(DATA RECORDS)
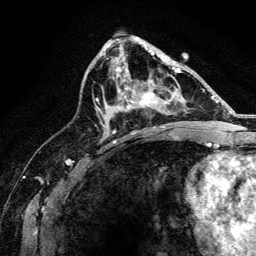
Breast MRI, one axial slice; slice 77 of 134 in the series (ordered by position); cropped to one breast; dynamic contrast-enhanced series, time point 2 of 6 at this slice position (early post-contrast); 3 T; TE 4.2 ms, TR 8.2 ms; 1.2 mm slice thickness; 256 × 256 image matrix. Female patient.
Structures marked on this image (semi-automatic segmentation, software-assisted and operator-edited):
- enhancing-tissue mask used for the functional tumour volume (all voxels passing the contrast-enhancement thresholds inside the analysis volume; usually the tumour): box from (x=114, y=67) to (x=176, y=131) px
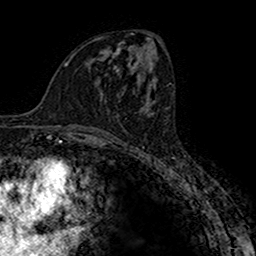
Breast MRI (dynamic contrast-enhanced), one axial slice; position 79 of 160 along the scan axis; cropped to one breast; dynamic contrast-enhanced series, time point 2 of 7 at this slice position (early post-contrast); 1.5 T; TE 2.7 ms, TR 4.9 ms; 1 mm slice thickness; 256 × 256 image matrix, field of view 151 × 151 mm. Female patient.
Structures marked on this image (semi-automatically segmented with operator editing):
- enhancing-tissue mask used for the functional tumour volume (all voxels passing the contrast-enhancement thresholds inside the analysis volume; usually the tumour): box from (x=148, y=100) to (x=150, y=103) px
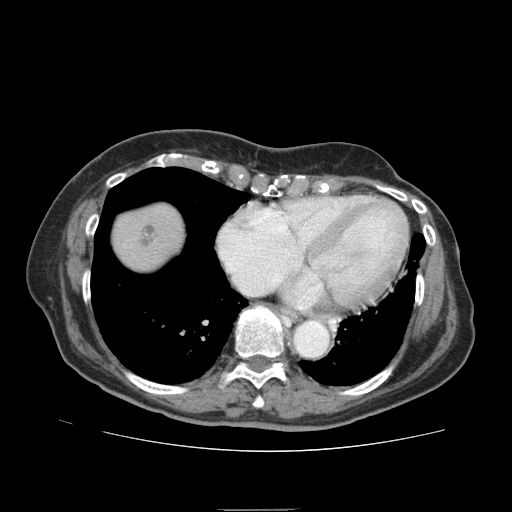
Contrast-enhanced abdominal CT (liver protocol), one axial slice; slice 80 of 95 in the series (ordered by position); reconstruction kernel STANDARD; 140 kVp; soft-tissue window (W 400 / L 40 HU); 2.5 mm slice thickness; 512 × 512 image matrix, field of view 360 × 360 mm. From the clinical record (not read from this slice): diagnosis: hepatocellular carcinoma (patient treated with transarterial chemoembolisation; whether this scan precedes or follows treatment is not stated here); TNM stage (as recorded): Stage-IVA; Child-Pugh class: B; tumour nodularity: uninodular.
Annotated regions visible in this slice (semi-automatically segmented with operator editing):
- abdominal aorta: box from (x=295, y=321) to (x=327, y=356) px
- liver parenchyma outside the tumour (the mass and vessels are separate outlines, so this box may not span the whole liver): (x=112, y=204)–(x=184, y=270)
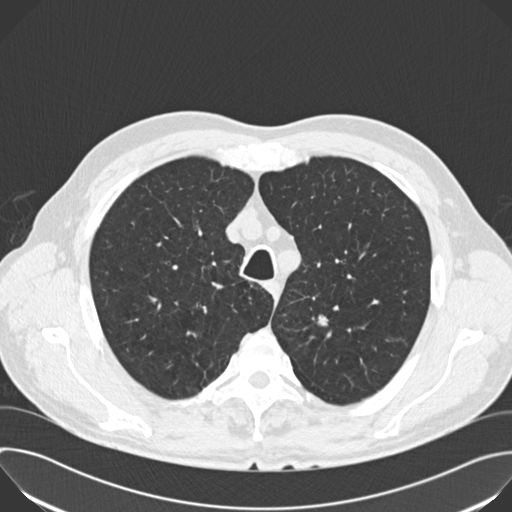
Low-dose screening chest CT, axial slice. Second annual screen. Lung window (W 1500 / L -600 HU). 2 mm slice thickness. Standard (soft-tissue) reconstruction kernel (B30f). 120 kVp. Slice 44 of 200 in the series. 512 × 512 image matrix. Male participant, aged 66 years at enrolment.
Expert reader's lesion annotation, bounding box (x1, y1, x2, y2) in pixels: (303, 302, 345, 342). Reader record for this screening exam (exam-level; its link to the box is not recorded): non-calcified nodule or mass ≥4 mm, left upper lobe, 8 × 7 mm, poorly defined margins, soft tissue attenuation, pre-existing on the prior screen: yes; interval growth: yes. Official screen result: positive, other. Later outcome: lung cancer diagnosed 390 days after this screen (after the third annual screen) — squamous cell carcinoma, NOS, left upper lobe, poorly differentiated (G3), stage IA (AJCC 6th edition), 15 mm at pathology.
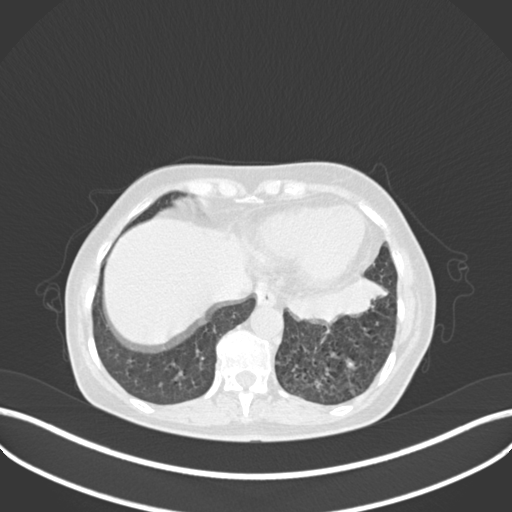
Chest CT, one axial slice; slice 58 of 270 in the series (ordered by position); reconstruction kernel B30f; 120 kVp; lung window (W 1500 / L -600 HU); 512 × 512 image matrix, field of view 400 × 400 mm. Patient: female, 63 years. From the clinical record (not read from this slice): clinical TNM (as recorded): T1b N0 M0.
Outlined on this slice (rectangle marked by the reading radiologist):
- lung tumour (recorded histology: adenocarcinoma): bounding box <284,273,390,326> (left, top, right, bottom; pixels)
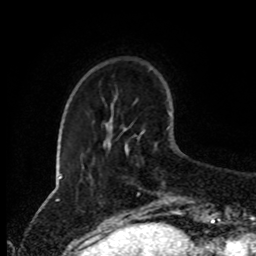
Breast MRI (dynamic contrast-enhanced), one axial slice; cropped to one breast; dynamic contrast-enhanced series, time point 2 of 8 at this slice position (early post-contrast); 1.5 T; TE 4.2 ms, TR 7 ms; 256 × 256 image matrix, field of view 170 × 170 mm. Female patient.
Structures marked on this image (semi-automatic segmentation, software-assisted and operator-edited):
- enhancing-tissue mask used for the functional tumour volume (all voxels passing the contrast-enhancement thresholds inside the analysis volume; usually the tumour): bounding box [x1, y1, x2, y2] px = [124, 143, 168, 204]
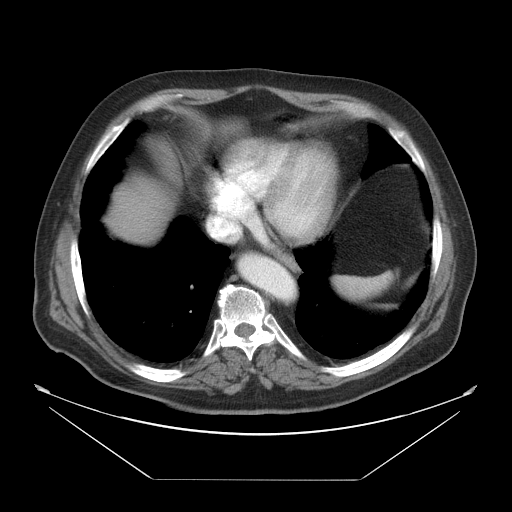
Contrast-enhanced abdominal CT, one axial slice. Slice 44 of 45 in the series (ordered by position). Reconstruction kernel STANDARD. Soft-tissue window (W 400 / L 40 HU). 5 mm slice thickness. 512 × 512 image matrix. Case-level facts recorded for this patient, not image findings: patient: male, age 70 years at operation; diagnosis: colorectal cancer liver metastases, imaged before liver resection; multiple liver metastases: no; largest metastasis: 4.5 cm; disease in both lobes: yes.
Outlined on this slice (manually delineated by an expert):
- liver: box from (x=104, y=167) to (x=179, y=247) px
- planned liver remnant (the part of the liver to remain after resection): (x=164, y=184)–(x=175, y=194)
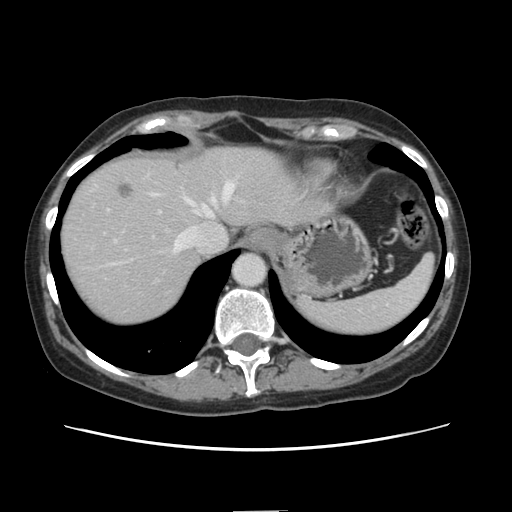
Contrast-enhanced abdominal CT, one axial slice; slice 117 of 141 in the series (ordered by position); 120 kVp; intravenous contrast given; soft-tissue window (W 400 / L 40 HU); 2.5 mm slice thickness; 512 × 512 image matrix, field of view 350 × 350 mm. Case-level facts recorded for this patient, not image findings: patient: female, age 74 years at operation; diagnosis: colorectal cancer liver metastases, imaged before liver resection; multiple liver metastases: yes; largest metastasis: 3.2 cm.
Outlined on this slice (manually delineated by an expert):
- hepatic veins: bounding box [x1, y1, x2, y2] px = [161, 183, 233, 255]
- liver: [60, 146, 323, 327]
- planned liver remnant (the part of the liver to remain after resection): [200, 147, 326, 230]
- portal vein (with intrahepatic branches): [152, 181, 230, 211]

(TASK BRIEF)
From the opening line of the listing above through the line bearing "(x=176, y=131) px", repeat each line exactly. Drop every picture.

(EXERCISE OUTPUT)
Breast MRI, one axial slice; slice 77 of 134 in the series (ordered by position); cropped to one breast; dynamic contrast-enhanced series, time point 2 of 6 at this slice position (early post-contrast); 3 T; TE 4.2 ms, TR 8.2 ms; 1.2 mm slice thickness; 256 × 256 image matrix. Female patient.
Structures marked on this image (semi-automatic segmentation, software-assisted and operator-edited):
- enhancing-tissue mask used for the functional tumour volume (all voxels passing the contrast-enhancement thresholds inside the analysis volume; usually the tumour): box from (x=114, y=67) to (x=176, y=131) px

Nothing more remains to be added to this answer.